Por Mariano Valcárcel González.
Ya escribí un artículo en el que expresaba mi desacuerdo con dos temas muy de actualidad, defendidos a capa y espada por unos u otros y, paradójicamente, incompatibles.
Estamos en el tiempo de la confusión (y no ya solo por esa llamada “posverdad”) en el que no sabemos realmente si tirarnos al metro o a la taquillera (chascarrillo machista merecedor de unos azotes, lo confieso). No sabemos ni lo que queremos, pero todo lo exigimos, creyéndonos en el derecho fundamental de tener derecho a todo, aunque sea, como en el programa televisivo, una mierda pinchada en un palo.
También escribí sobre el sufrimiento que hubieron de padecer tantas personas que no cumplían los roles morales que se exigían a los de su sexo, los llamados, por decirlo suavemente, invertidos. La persecución y la expulsión social, incluso penas de cárcel, eran comunes en los regímenes dictatoriales o no tanto, que en todas partes cocieron habas y no solo el franquismo fue líder en estas prácticas punitivas.
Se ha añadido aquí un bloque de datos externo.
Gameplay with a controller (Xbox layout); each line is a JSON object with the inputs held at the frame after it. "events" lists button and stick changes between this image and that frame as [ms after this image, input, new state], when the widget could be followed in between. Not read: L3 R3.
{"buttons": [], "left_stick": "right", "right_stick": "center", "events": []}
Cuando ahora se tilda tan gratuitamente de “fascistas” a cualesquiera que contradigan a los del pensamiento único (sea este de un color u otro) no se supone siquiera lo que en verdad significó el fascismo o los regímenes al mismo asimilados, como lo fue el nacionalcatolicismo franquista (una variante ibérica). Lo vienen diciendo quienes lo padecieron realmente y entre ellos quienes sufrieron de todo solo por ser “diferentes”, o sea los maricas o maricones, o tortilleras o bolleras, como se les dijo y aún se dice.
Entrando en el terreno del eufemismo y la corrección política, que es ahora el terreno que se recorre y compone el núcleo del pensamiento único (sea esto lo que sea), nos encontramos con que hay que evitar la zafiedad de aquellos calificativos, realmente peyorativos y ofensivos en su cruel intención, y se adoptó la palabra “gay” para determinar la tendencia sexual de los hombres con los hombres y “lesbiana” para la de las mujeres. Pero al fin y al cabo solo enmascaran los conceptos que siempre se entendieron como desviaciones de sexo.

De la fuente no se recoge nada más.